14. BÖLÜM: AMAN AMAN NERELERE GELDİK?

199 168 21
                                    

Ulaş eliyle saçlarımı karıştırıp "aslanım benim be!" dedi. Ellerini zorla saçımdan ittikten sonra saçlarımı düzenlerken "ne ya! Bence geç bile kalmıştık. Şimdi Akif beyciğimiz halletsin işte." Dedim.

Ulaş beni dinlemeden Kutay ve Açelyaya dönerek hararetle hala benim yaptıklarımı anlatıyordu.

Sanki onlar hiç izlememiş gibi.

"ama nasıl saçlarından tutup kaldırdı ikisini. Gel kız gel alnından öpeceğim seni" Ulaş üzerime eğilirken kendimi geri çekip kurtardım. "salak mısın o yağlı ağzınla gerçekten öpebileceğini mi düşündün?"

Ha ağzı yağlı olmasa öpebilir yaniii

Hiçbir şekilde öpemez hüsniye.

Hı hı ben anladım.

Açelya ve Kutay gülerek bizi izliyordu. Kutay eliyle Ulaş'ın tabağını işaret edip "yemeğini ye gevezelik etme." Dedi.

"ya ama abi nasıl kaldırdığını görmediniz mi?" sonra kolumu kaldırıp kaslarımı sıktı. "baksana nasıl kasları var. Kız bundan sonra kavgalara hep seni alacağım yanımda." Bunu demesiyle Açelya kahkaha atmıştı. Bu çocuğun kapatma tuşu yok mu ya?!

"Ulaş sadece yemeğimi yiyip biraz dinleneceğim. İzin ver yemeğimi yiyeyim."

Ulaş kısık gözleriyle bana bakıp başını diğer yöne çevirdi. Bana küsmüş müydü o?

Ahahhahaah al küstürdün yakışıklımı

"Ulaş küstün mü?" kolunu havaya kaldırıp indirdiğinde göz devirdim "aman küsersen küs. En azından biraz kafa dinlemiş olurum." Diyip yemeğime devam ettim.
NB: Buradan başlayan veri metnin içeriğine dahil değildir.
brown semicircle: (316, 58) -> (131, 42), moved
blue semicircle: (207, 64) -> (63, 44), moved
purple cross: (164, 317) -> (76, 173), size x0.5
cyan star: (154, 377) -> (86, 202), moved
Şaşırılacak bir biçimde Ulaş, yemek boyunca hiçbirimizle konuşmamıştı. Yemeğimizi bitirdikten sonra dışarı çıktık. Kapıdan çıktığımızda Mert dibimizde bitmiş Açelya'nın yanına gelmişti. "selam" Kutay ve Ulaş çocuğa cevap vermeden sadece göz devirmişlerdi. Ayıp olmasın diye ben de "selam" diyerek karşılık verdim. Mert yüzüme bakmadan sadece Açelyaya bakıyordu "nasılsın Açelya?" Açelya'nın yüzünde –bir an önce bitse de gitsek- ifadesi vardı.

Zorlukla gülerek "iyiyim sağ ol Mert. Sen nasılsın?" Kutay, Ulaş'ın kulağına eğilip "sanki bir gece önce birlikte değillermiş gibi bir de hal hatır sormaları yok mu?" dedi. Cümlenin sonunda ben de kıkırdadım. Açelya da bu cümleyi duymuş olmalı ki bize gözlerini açıp susmamızı işaret etti. Mert bir şey duymadığı için hala sırıtarak Açelyayla konuşuyordu "iyiyim ben de sağ ol. Öyle ne yapıyorsun diye geldim ben de." Yok bu çocuk salak.

Açelya zoraki gülümsemesiyle "yaa ne iyi yapmışsın. Ama bizim şuan gitmemiz lazım Akif hoca bizi çağırmıştı da. Kusura bakmazsın değil mi?" diye bir yalan attı. Mert "tabii sorun değil. Ben de Akif hocanın yanına gidecektim zaten. Birlikte gidelim istersen." Dediğinde Kutay kahkaha atmıştı. "tabii gidin birlikte. Yalnız bizim işimiz var. Açelyacığım sen halledersin değil mi? Zaten babam tek seni çağırmıştı."

Kutay'ın cümlesinden sonra Açelya neredeyse ağlayacaktı. Bir umutla bana dönmüştü fakat Kutay koluma girmiş beni diğer tarafa çekmeye başlamıştı bile. "hadi ama Ayla ip çekme yarışını kaçıracağız." Sonra aklına gelmiş gibi Açelyaya döndü "ah! Keşke sen de gelseydin ama malum babam çağırdı. Neyse artık bir dahakine."

Açelyanın yüzündeki ifadeye bakılırsa akşama eğlence vardı.

AÇELYA

Bu Kutay'ı öldüreceğim! Beni resmen burada kurtlara yem bıraktı! Resmen kendi kazıdığım kuyuya düşmüştüm!